Saved entries
○ ○ ○ ○

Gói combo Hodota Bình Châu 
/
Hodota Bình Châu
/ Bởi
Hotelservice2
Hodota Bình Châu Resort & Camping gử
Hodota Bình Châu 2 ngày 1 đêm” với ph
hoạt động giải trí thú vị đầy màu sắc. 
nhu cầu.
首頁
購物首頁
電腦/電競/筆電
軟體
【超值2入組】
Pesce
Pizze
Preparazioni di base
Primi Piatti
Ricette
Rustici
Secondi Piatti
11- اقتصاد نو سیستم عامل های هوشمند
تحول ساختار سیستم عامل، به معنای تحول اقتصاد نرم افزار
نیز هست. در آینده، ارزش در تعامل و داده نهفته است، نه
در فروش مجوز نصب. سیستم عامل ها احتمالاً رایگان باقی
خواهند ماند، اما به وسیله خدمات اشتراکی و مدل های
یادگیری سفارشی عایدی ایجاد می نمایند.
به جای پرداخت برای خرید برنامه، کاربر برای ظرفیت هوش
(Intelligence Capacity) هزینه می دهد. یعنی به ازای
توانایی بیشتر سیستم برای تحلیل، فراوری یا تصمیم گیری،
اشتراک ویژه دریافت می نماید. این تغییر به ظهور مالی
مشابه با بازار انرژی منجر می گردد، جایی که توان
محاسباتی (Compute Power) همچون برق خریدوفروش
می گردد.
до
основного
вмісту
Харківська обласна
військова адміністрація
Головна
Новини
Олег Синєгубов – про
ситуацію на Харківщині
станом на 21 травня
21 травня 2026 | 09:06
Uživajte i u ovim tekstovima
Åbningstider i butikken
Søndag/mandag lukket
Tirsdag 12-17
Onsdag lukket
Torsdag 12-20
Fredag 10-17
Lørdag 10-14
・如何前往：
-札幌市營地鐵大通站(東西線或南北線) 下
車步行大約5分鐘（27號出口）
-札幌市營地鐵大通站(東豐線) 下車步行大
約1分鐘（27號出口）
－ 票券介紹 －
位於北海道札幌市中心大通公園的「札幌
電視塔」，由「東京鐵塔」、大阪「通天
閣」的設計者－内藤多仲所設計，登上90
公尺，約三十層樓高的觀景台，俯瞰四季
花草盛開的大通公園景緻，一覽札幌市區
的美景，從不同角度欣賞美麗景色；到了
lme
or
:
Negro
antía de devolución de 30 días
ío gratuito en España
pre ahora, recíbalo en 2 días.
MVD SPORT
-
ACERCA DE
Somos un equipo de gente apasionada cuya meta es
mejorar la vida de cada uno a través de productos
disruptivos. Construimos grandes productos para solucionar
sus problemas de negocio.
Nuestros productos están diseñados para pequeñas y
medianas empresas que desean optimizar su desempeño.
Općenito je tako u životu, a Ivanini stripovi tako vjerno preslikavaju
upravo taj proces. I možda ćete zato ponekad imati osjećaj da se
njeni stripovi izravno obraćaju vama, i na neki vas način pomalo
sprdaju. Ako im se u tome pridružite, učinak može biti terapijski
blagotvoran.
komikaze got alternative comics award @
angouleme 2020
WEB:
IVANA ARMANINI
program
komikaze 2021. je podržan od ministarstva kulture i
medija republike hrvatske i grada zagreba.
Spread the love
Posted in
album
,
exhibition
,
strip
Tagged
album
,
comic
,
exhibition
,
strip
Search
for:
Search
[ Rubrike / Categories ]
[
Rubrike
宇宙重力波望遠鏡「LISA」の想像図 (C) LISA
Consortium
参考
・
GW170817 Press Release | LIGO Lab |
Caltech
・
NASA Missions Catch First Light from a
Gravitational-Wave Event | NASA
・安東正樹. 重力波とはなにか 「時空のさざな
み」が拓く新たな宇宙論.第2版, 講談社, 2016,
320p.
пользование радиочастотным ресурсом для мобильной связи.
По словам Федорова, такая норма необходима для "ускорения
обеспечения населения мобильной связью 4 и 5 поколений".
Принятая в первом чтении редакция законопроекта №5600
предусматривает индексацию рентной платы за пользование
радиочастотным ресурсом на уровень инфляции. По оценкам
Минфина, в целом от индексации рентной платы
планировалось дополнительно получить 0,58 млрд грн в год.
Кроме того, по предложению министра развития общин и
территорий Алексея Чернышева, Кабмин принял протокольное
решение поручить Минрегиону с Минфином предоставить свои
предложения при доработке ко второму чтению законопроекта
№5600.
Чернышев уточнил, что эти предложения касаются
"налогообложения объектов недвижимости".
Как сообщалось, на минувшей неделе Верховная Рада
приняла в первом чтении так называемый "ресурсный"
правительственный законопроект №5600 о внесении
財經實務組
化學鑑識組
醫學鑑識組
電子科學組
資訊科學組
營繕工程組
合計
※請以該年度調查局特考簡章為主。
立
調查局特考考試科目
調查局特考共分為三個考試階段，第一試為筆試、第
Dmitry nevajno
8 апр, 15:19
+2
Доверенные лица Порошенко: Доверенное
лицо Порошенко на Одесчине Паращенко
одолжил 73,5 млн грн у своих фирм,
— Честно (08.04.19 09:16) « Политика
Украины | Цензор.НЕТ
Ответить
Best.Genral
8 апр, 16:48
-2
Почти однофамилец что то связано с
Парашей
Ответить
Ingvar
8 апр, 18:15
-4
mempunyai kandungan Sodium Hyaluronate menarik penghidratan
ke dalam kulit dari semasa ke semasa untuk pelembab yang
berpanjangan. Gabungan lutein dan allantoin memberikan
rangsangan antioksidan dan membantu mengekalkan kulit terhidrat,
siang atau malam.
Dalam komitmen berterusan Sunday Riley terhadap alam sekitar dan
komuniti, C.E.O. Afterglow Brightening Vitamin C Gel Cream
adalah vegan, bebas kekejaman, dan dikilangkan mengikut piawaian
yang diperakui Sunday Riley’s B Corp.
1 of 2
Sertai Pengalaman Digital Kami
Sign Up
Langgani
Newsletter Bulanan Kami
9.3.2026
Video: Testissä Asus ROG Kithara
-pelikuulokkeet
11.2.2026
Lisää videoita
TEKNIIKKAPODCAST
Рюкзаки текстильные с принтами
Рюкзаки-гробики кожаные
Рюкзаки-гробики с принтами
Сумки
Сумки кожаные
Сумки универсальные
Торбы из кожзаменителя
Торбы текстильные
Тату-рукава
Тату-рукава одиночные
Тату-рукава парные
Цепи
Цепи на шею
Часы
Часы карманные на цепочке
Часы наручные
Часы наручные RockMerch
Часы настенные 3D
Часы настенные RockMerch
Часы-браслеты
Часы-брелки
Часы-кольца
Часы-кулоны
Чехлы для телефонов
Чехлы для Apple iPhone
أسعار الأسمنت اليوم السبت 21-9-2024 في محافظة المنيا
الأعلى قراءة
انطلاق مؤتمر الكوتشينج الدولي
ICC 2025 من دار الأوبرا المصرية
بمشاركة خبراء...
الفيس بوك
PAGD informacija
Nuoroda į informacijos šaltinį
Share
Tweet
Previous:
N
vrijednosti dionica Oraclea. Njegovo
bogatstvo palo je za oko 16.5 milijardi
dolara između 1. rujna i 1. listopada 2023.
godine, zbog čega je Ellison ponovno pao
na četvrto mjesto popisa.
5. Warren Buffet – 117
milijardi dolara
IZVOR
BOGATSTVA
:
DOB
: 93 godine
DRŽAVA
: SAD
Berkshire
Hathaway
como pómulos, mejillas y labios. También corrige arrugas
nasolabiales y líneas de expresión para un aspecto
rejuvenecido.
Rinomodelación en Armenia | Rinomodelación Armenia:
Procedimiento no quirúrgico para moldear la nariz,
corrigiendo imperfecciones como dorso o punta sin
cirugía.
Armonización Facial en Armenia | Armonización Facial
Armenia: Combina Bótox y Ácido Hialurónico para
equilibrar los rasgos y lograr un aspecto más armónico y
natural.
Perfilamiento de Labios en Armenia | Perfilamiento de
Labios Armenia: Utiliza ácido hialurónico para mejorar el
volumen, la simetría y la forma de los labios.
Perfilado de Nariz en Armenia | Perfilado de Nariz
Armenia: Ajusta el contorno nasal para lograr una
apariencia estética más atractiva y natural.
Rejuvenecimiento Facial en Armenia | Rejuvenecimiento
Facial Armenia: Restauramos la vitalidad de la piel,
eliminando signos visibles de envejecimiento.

○ ○ ○ ○

*Exercise objective:* The output should be exactly the lines above from the line containing "Украины | Цензор.НЕТ" to the line containing "volumen, la simetría", inclusive, with no other lines.

*Answer to this exercise:*
Украины | Цензор.НЕТ
Ответить
Best.Genral
8 апр, 16:48
-2
Почти однофамилец что то связано с
Парашей
Ответить
Ingvar
8 апр, 18:15
-4
mempunyai kandungan Sodium Hyaluronate menarik penghidratan
ke dalam kulit dari semasa ke semasa untuk pelembab yang
berpanjangan. Gabungan lutein dan allantoin memberikan
rangsangan antioksidan dan membantu mengekalkan kulit terhidrat,
siang atau malam.
Dalam komitmen berterusan Sunday Riley terhadap alam sekitar dan
komuniti, C.E.O. Afterglow Brightening Vitamin C Gel Cream
adalah vegan, bebas kekejaman, dan dikilangkan mengikut piawaian
yang diperakui Sunday Riley’s B Corp.
1 of 2
Sertai Pengalaman Digital Kami
Sign Up
Langgani
Newsletter Bulanan Kami
9.3.2026
Video: Testissä Asus ROG Kithara
-pelikuulokkeet
11.2.2026
Lisää videoita
TEKNIIKKAPODCAST
Рюкзаки текстильные с принтами
Рюкзаки-гробики кожаные
Рюкзаки-гробики с принтами
Сумки
Сумки кожаные
Сумки универсальные
Торбы из кожзаменителя
Торбы текстильные
Тату-рукава
Тату-рукава одиночные
Тату-рукава парные
Цепи
Цепи на шею
Часы
Часы карманные на цепочке
Часы наручные
Часы наручные RockMerch
Часы настенные 3D
Часы настенные RockMerch
Часы-браслеты
Часы-брелки
Часы-кольца
Часы-кулоны
Чехлы для телефонов
Чехлы для Apple iPhone
أسعار الأسمنت اليوم السبت 21-9-2024 في محافظة المنيا
الأعلى قراءة
انطلاق مؤتمر الكوتشينج الدولي
ICC 2025 من دار الأوبرا المصرية
بمشاركة خبراء...
الفيس بوك
PAGD informacija
Nuoroda į informacijos šaltinį
Share
Tweet
Previous:
N
vrijednosti dionica Oraclea. Njegovo
bogatstvo palo je za oko 16.5 milijardi
dolara između 1. rujna i 1. listopada 2023.
godine, zbog čega je Ellison ponovno pao
na četvrto mjesto popisa.
5. Warren Buffet – 117
milijardi dolara
IZVOR
BOGATSTVA
:
DOB
: 93 godine
DRŽAVA
: SAD
Berkshire
Hathaway
como pómulos, mejillas y labios. También corrige arrugas
nasolabiales y líneas de expresión para un aspecto
rejuvenecido.
Rinomodelación en Armenia | Rinomodelación Armenia:
Procedimiento no quirúrgico para moldear la nariz,
corrigiendo imperfecciones como dorso o punta sin
cirugía.
Armonización Facial en Armenia | Armonización Facial
Armenia: Combina Bótox y Ácido Hialurónico para
equilibrar los rasgos y lograr un aspecto más armónico y
natural.
Perfilamiento de Labios en Armenia | Perfilamiento de
Labios Armenia: Utiliza ácido hialurónico para mejorar el
volumen, la simetría y la forma de los labios.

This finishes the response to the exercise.